Edith Stein, une figure de la féminité pour aujourd’hui

Marion Lucas, docteur en philosophie, a soutenu une thèse sur la liberté de la femme dans l’œuvre d’Edith Stein. A l’occasion de la Journée internationale des droits des femmes, le 8 mars, nous l’avons interviewé sur la figure d’Edith Stein, une sainte qui a eu à cœur le combat pour la reconnaissance des femmes.

Propos recueillis par Louis Lefèvre

Quelle a été la teneur de votre travail sur Edith Stein ?

Vignette Edith Stein statue creative commons Johann BrunnerMes recherches en philosophie ont porté sur la liberté de la femme dans l’œuvre d’Edith Stein. La liberté qu’on nous chante aujourd’hui est extrêmement limitée. Dans l’enseignement d’Edith Stein domine la notion d’essence.  L’essence est ce qui fait qu’un être est ce qu’il est indépendamment de ce qui lui arrive. C’est ce qui est permanent dans l’être. En ce qui concerne la personne humaine, nous pourrions dire qu’il existe une essence humaine justement, mais qu’elle a deux modalités d’expression : l’une masculine et l’autre féminine. S’il y a une égalité entre l’homme et la femme de manière essentielle, il importe que chacun se déploie au gré de son essence personnelle pour que justement l’harmonie du monde se trouve et s’amorce. 

L’intitulé du sujet exact de ma thèse est : « L’essence du féminin comme voie de liberté pour la femme dans l’œuvre d’Edith Stein », et je l’ai soutenue en janvier 2018. En 2019, j’ai eu la chance de travailler avec les chantiers éducation et de donner une conférence diffusée sur KTO lors du premier confinement. Ma mission désormais est de poursuivre cette activité de conférencière dans le but avoué de faire connaître son message.

Qu’a-t-elle fait pour la promotion de la femme, d’abord en tant qu’intellectuelle, puis en tant que catholique ?

Elle a commencé d’un point de vue intellectuel, car elle s’est convertie sur le tard. Née en 1891, elle a reçu le baptême en 1922, et elle est morte en 1942 à Auschwitz. Jeune étudiante elle a été assez séduite par le mouvement féministe de l’Allemagne des années 1920-1930. Il était surtout question de l’égalité homme-femme sur le plan de la vie professionnelle. (Le droit de vote des femmes avait été obtenu en 1918 en Allemagne). Il ne lui a cependant pas échappé que ce mouvement était marqué par un esprit individualiste.

..........

● **Consigne 1**
Recopiez fidèlement la partie du listing qui commence par la ligne contenant « right knee: (578, 330, 18) » et se termine par la ligne contenant « right shoulder: (672, 203, 2) », ces deux lignes incluses.
L'entretien sur Edith Stein n'a aucun lien avec le listing qui suit.

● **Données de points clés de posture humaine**
..........

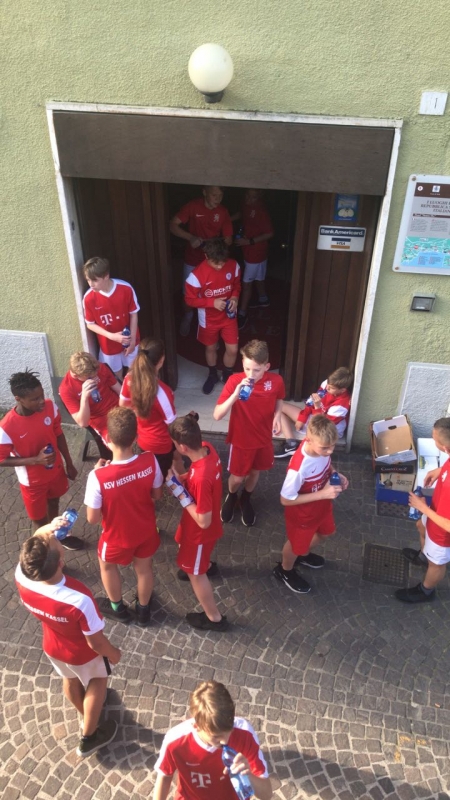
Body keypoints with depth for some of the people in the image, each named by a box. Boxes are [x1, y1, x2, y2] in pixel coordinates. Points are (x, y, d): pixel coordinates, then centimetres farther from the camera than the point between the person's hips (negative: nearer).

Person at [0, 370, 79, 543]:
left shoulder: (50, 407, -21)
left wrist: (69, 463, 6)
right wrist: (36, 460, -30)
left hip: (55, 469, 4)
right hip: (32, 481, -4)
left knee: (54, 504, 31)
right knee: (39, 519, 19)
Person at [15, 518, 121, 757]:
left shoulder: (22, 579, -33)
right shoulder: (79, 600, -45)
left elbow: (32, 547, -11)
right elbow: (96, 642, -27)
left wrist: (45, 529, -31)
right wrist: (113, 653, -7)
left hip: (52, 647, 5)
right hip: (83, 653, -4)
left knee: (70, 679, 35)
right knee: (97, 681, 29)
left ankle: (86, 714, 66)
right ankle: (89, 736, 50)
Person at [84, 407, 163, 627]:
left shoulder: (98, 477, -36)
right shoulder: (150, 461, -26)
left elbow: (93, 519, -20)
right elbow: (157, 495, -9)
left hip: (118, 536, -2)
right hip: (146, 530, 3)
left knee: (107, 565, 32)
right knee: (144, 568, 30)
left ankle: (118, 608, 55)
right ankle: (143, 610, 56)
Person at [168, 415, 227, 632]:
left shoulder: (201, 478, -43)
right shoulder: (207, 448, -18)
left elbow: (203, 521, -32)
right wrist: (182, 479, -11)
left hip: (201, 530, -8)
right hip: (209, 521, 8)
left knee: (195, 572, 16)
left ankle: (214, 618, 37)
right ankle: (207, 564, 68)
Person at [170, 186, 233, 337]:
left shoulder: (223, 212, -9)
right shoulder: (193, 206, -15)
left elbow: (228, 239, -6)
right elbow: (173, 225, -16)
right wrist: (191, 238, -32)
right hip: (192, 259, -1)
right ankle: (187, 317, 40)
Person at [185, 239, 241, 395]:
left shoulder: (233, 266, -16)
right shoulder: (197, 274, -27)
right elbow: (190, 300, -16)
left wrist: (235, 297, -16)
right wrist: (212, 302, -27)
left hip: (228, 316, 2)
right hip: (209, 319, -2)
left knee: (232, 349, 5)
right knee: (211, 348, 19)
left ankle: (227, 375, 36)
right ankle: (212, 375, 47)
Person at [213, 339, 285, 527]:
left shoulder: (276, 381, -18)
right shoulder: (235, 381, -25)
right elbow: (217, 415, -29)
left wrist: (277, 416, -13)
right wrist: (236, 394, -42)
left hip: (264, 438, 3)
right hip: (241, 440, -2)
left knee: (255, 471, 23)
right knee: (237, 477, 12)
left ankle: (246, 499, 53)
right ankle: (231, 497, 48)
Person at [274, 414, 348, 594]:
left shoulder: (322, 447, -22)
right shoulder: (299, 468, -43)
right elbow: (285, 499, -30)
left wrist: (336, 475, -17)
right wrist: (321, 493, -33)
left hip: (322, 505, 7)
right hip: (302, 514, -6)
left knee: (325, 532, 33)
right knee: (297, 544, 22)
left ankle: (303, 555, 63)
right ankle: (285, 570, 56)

..........

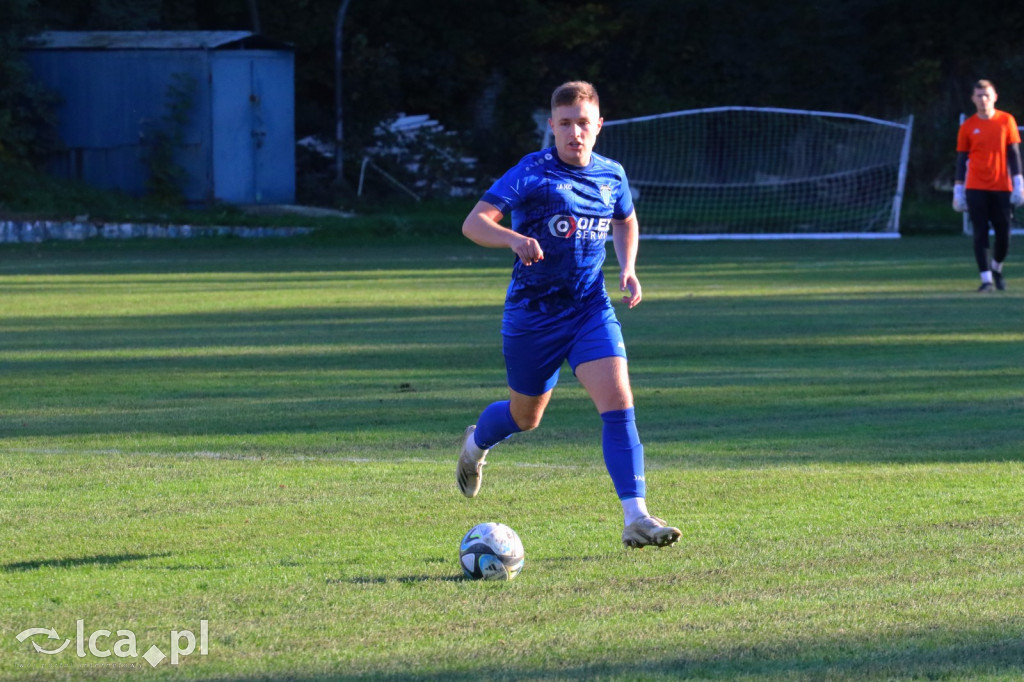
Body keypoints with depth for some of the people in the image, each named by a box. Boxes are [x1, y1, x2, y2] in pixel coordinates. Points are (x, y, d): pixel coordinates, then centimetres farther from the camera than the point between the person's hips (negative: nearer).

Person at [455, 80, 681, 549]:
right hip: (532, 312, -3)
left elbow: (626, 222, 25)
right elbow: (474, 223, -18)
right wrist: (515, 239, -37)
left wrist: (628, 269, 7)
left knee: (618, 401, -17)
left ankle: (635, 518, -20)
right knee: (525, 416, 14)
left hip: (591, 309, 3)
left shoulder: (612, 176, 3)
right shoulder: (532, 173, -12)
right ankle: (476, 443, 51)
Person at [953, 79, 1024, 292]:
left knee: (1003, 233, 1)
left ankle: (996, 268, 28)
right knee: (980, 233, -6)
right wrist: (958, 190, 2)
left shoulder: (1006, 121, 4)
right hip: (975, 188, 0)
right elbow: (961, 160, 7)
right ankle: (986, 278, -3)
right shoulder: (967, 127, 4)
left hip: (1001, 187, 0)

..........

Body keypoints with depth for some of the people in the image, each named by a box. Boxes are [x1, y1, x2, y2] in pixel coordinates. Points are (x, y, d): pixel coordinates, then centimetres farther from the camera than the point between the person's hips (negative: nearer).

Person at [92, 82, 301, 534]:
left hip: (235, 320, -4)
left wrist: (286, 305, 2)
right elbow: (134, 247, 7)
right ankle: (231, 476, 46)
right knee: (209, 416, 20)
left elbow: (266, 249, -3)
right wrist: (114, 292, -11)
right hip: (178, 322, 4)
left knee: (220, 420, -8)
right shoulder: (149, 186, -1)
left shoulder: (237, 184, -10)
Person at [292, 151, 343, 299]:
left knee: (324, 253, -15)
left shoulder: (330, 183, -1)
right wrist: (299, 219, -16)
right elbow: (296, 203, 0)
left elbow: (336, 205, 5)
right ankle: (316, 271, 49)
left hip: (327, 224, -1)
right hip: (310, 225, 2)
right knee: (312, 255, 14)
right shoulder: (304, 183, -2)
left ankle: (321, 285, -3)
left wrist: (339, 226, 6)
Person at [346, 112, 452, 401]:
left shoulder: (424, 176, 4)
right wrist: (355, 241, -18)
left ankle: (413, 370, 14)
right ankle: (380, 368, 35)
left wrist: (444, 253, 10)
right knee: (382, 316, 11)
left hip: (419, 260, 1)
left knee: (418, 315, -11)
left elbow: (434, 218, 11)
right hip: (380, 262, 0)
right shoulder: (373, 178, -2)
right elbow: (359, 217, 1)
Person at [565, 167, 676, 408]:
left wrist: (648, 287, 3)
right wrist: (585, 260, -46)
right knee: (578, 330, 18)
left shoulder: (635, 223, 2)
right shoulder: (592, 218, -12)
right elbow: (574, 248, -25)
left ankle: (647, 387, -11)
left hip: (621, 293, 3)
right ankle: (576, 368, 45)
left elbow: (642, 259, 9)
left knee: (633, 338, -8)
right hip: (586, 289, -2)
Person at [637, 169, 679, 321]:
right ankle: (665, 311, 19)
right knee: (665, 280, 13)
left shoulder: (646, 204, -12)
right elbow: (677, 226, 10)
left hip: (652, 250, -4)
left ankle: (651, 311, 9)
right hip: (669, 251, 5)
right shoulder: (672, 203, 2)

..........

● **Consigne 2**
Rédigez la suite de l'entretien sur Edith Stein, en reprenant immédiatement après sa dernière phrase.

● **Résultat de l'exercice 1**
right knee: (578, 330, 18)
left shoulder: (635, 223, 2)
right shoulder: (592, 218, -12)
right elbow: (574, 248, -25)
left ankle: (647, 387, -11)
left hip: (621, 293, 3)
right ankle: (576, 368, 45)
left elbow: (642, 259, 9)
left knee: (633, 338, -8)
right hip: (586, 289, -2)
Person at [637, 169, 679, 321]:
right ankle: (665, 311, 19)
right knee: (665, 280, 13)
left shoulder: (646, 204, -12)
right elbow: (677, 226, 10)
left hip: (652, 250, -4)
left ankle: (651, 311, 9)
right hip: (669, 251, 5)
right shoulder: (672, 203, 2)

● **Résultat de l'exercice 2**
Elle a découvert les œuvres de Edmund Husserl, fondateur de la phénoménologie. Il s’agit d’une manière de faire de la philosophie, une manière de se laisser enseigner par le réel en le contemplant. Je regarde ce qui est devant moi et je me laisse enseigner par ce qui est devant moi, j’appréhende le monde à partir de cette réalité que j’ai sous mes yeux.

En tant que catholique, après son baptême, elle a aussi montré combien l’homme et la femme sont égaux. Leurs différences ne les séparent pas. Une femme offre à l’homme son déploiement féminin, et elle reçoit de lui son déploiement masculin. L’harmonie heureuse entre les 2 profite au monde entier. La personne humaine doit prendre le chemin de la connaissance de soi. Il faut vraiment se connaitre soi-même pour pouvoir s’offrir à l’autre et se donner. En sachant que l’entreprise n’est jamais achevée puisque la personne humaine est un être en devenir. C’est donc aussi cela que l’on donne : son devenir. Or, on devient toujours plus ce que l’on est, ainsi dans le don de soi réciproque, c’est l’approfondissement de l’être qui est échangé.

Comment l’idée de la sainteté vient-elle se greffer sur celle du déploiement de l’être ?

Dans le domaine de l’utile, un outil bien utilisé va atteindre sa finalité si on l’utilise correctement. Dans le domaine humain, c’est une sorte de plénitude d’être qui va être visée pour être ensuite atteinte par la sainteté. Cette plénitude ne concerne pas seulement les choses extraordinaires.

L’être humain est marqué au sceau de la finitude. Comme le dit Edith Stein, la finitude c’est être quelque chose mais ne pas être tout. Si nous sommes limités par notre finitude, nous ne sommes pas limités à notre finitude. La sainteté permet de repousser ses limites, non pas de façon volontaire, ou musculaire. Elle permet de les étendre par la force de l’amour et dans le sens de l’amour. Par l’amour du bien et son service, par le service de la vérité. Il s’agit simplement d’être fidèle aux choses simples du quotidien, dans l’amour, pour que se dégage en nous l’image de Dieu qui nous a fait à Sa ressemblance.  

Comment s’est opérée la conversion d’Edith Stein ?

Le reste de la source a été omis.